In this “digital thread” strategy, the device is “aware of the entire business process,” not just discrete events. Lexmark is betting on this connected ecosystem to drive revenue growth. “It improves customer service and drives down [maintenance and parts] costs,” Clay says. “This is where we see the future of our company going.”
Dimensions of trust
To support this new way of working between IT and R&D, Lexmark introduced four points of trust, which Clay describes as follows:
Communications. Frequent meetings and interactions engender trust and boost morale. Key staff responsible for delivering products meet weekly, while middle managers and senior executives meet monthly. But this process took time. “Many IT orgs see R&D as the wild west,” Clay says. “We wanted to get past that.”
Accountability. The governing rule of this cornerstone of leadership is that you are answerable for things under your control. A deliverable can’t be greenlit unless it works, “but you have to deliver,” says Clay, who in an additional role as Lexmark’s chief compliance officer, is responsible for assessing the efficacy with which the company delivers and supports its product.
Competence.

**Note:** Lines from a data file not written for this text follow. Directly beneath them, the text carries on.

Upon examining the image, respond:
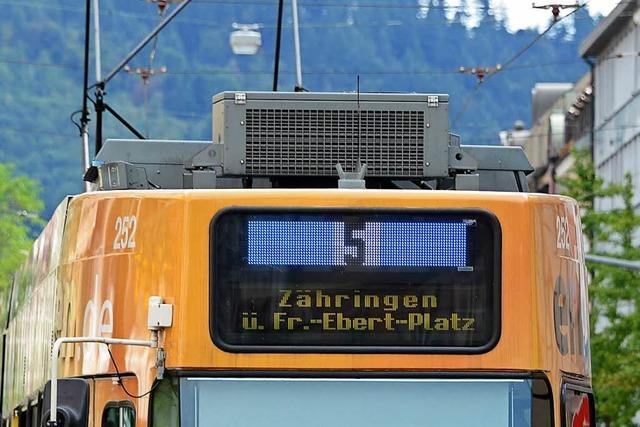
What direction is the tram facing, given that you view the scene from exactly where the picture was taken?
facing the viewer

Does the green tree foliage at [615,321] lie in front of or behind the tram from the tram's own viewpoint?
behind
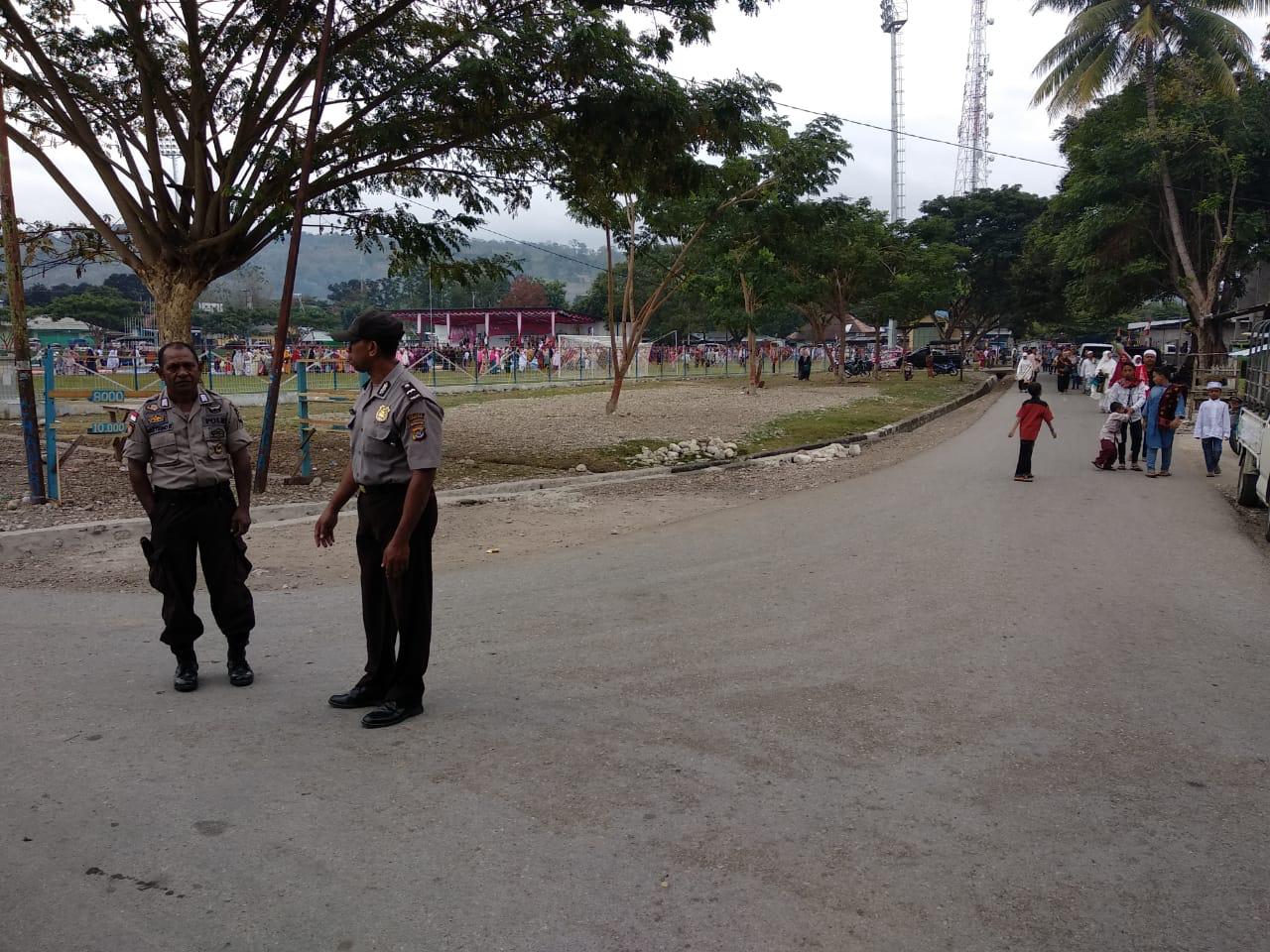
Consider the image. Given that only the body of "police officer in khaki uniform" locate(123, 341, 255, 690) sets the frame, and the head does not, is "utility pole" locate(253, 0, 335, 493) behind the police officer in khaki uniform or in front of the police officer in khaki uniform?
behind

Are you good? Can you deliver what you promise on deadline (ideally under budget)? R&D changed the way they built firmware to enable Lexmark’s printers to be IoT and cloud native. Clay connects the architecture and runs it on Azure.
Empathy. Essential to fostering trust between two organizations is getting people to walk a mile in the other person’s shoes, Clay says. Sometimes this takes the form of enabling tradeoffs between departments and resolving conflict before it escalates.
“We’re in a good place,” Clay says of the CIO-CTO partnership. “They trust us.”